- Build a nice pro-cool-looking-fancy-worded-(photo where you look handsome but not model looking handsome hoping the owner of the company hires you because they were horny when they saw your cv)-black-and-white (maybe some gold in it, cause gold is posh) CV? Done.
- Have enough experience to start being at someone’s service? Yup.
- Ready to take a minimum wage (higher than third-world countries but lower than a living wage in the first world developed country you live in) in exchange of lotta hours of your time? Definitely.
- Tired of the word freelancer and self-employed but you’re under a contract where you’re pretty much a puppet? Yeah.
Well, wake little bitch, or I’ll hire the dude that charges me below the minimum wage because he uses iMovie, TikTok, Luts and 100+ Transitions to create my ads. I mean, your Adobe experience takes way much more time.
Hello my cats and kittens, welcome to The Hunt! A world full of LinkedIn, Apply Now, “we receive a vast number of applications, so please be patient”, Test Edits, Sincerely, Kind regards and I believe I have a strong aptitude for developing relationships, and my worst quality is that I’m too perfectionist.
Don’t get me wrong, I’m not complaining, my privileges of being able to share this are up the ceiling but, I like when ourselves, children playing grownups become these really formal suit and tie people ready to bend over or get our knees dirty for dat job position. So when somebody asks us what do we do for a living, our ego doesn’t have to suffer and say you work in hospitality after years of essays, A and B plusses, degrees and masters.
IT FEELS SO GOOD if your ass sits in an office or like we like it nowadays “from-hommmmme”, man that’s the life.
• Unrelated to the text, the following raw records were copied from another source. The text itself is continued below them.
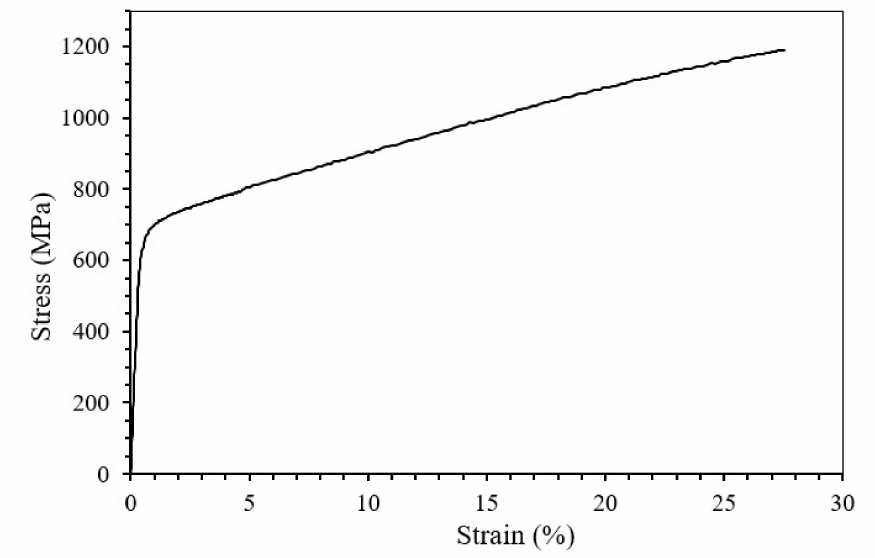
Figure 40. True stress–strain curve.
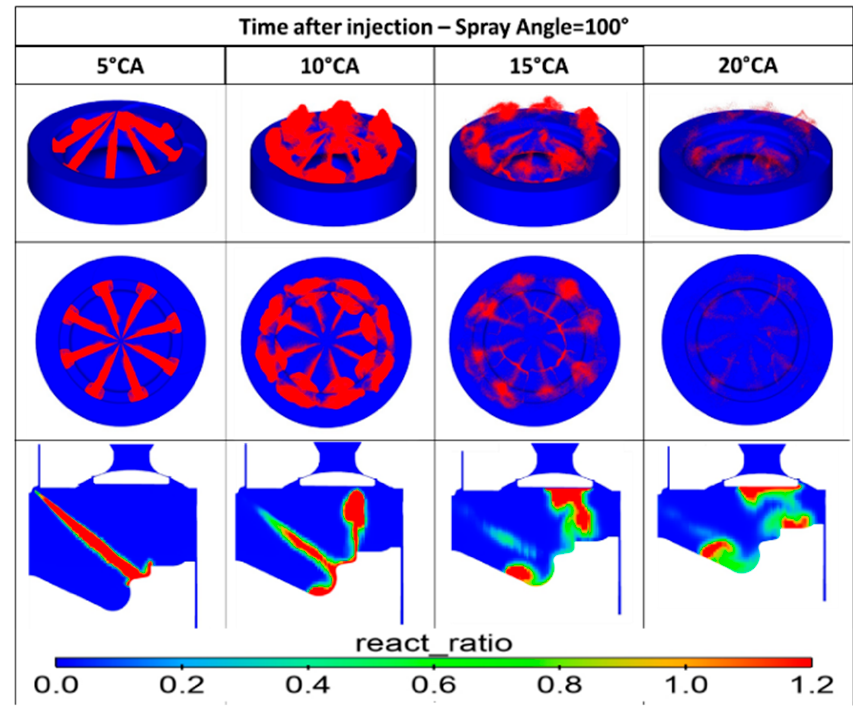
Figure 32. For an SIA of 100°, spray penetration in oblique side and top views and RER contour plot in a planar section through the cylinder axis and a spray axis.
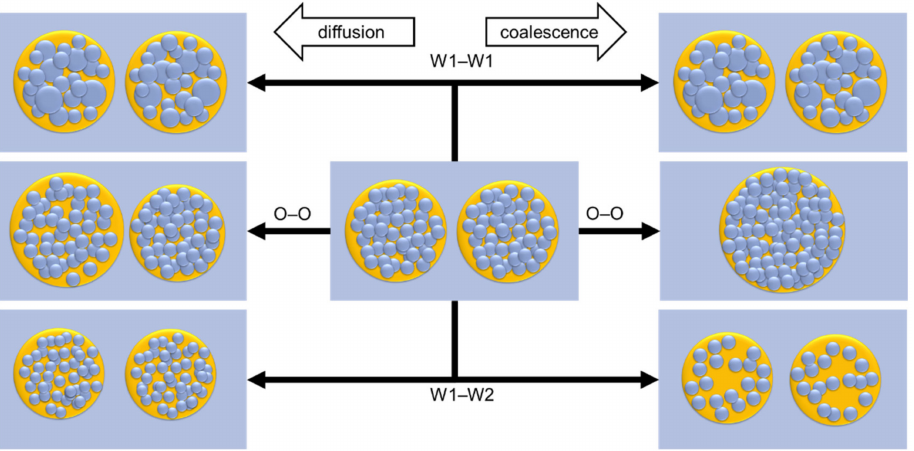
Figure 2. Mass transfer in double emulsions. In the center, the stable emulsion is shown. To the left, the changes due to di ff usion are shown, and to the right, changes through coalescence are depicted. The scheme in accordance with other authors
You can have coffee, chilling, no customer rushing you they want some cappuccino or there’s vomit in the toilet. Honestly, if you have a job where you can have a black-americano while sitting in a comfortable Aston Synchronous Bonded Leather Manager Chair, and your golden retriever is outside playing with your blonde kid right next to your Range Rover. If your wife/husband plays with your alfa-male balls for a few minutes a day, then you’re done. You’ve passed all of the tests, and that CV I was talking about, that was a thing of the past. Well done mate.
PS: I’m a good guy deep down, I swear if you hire me you won’t regret it.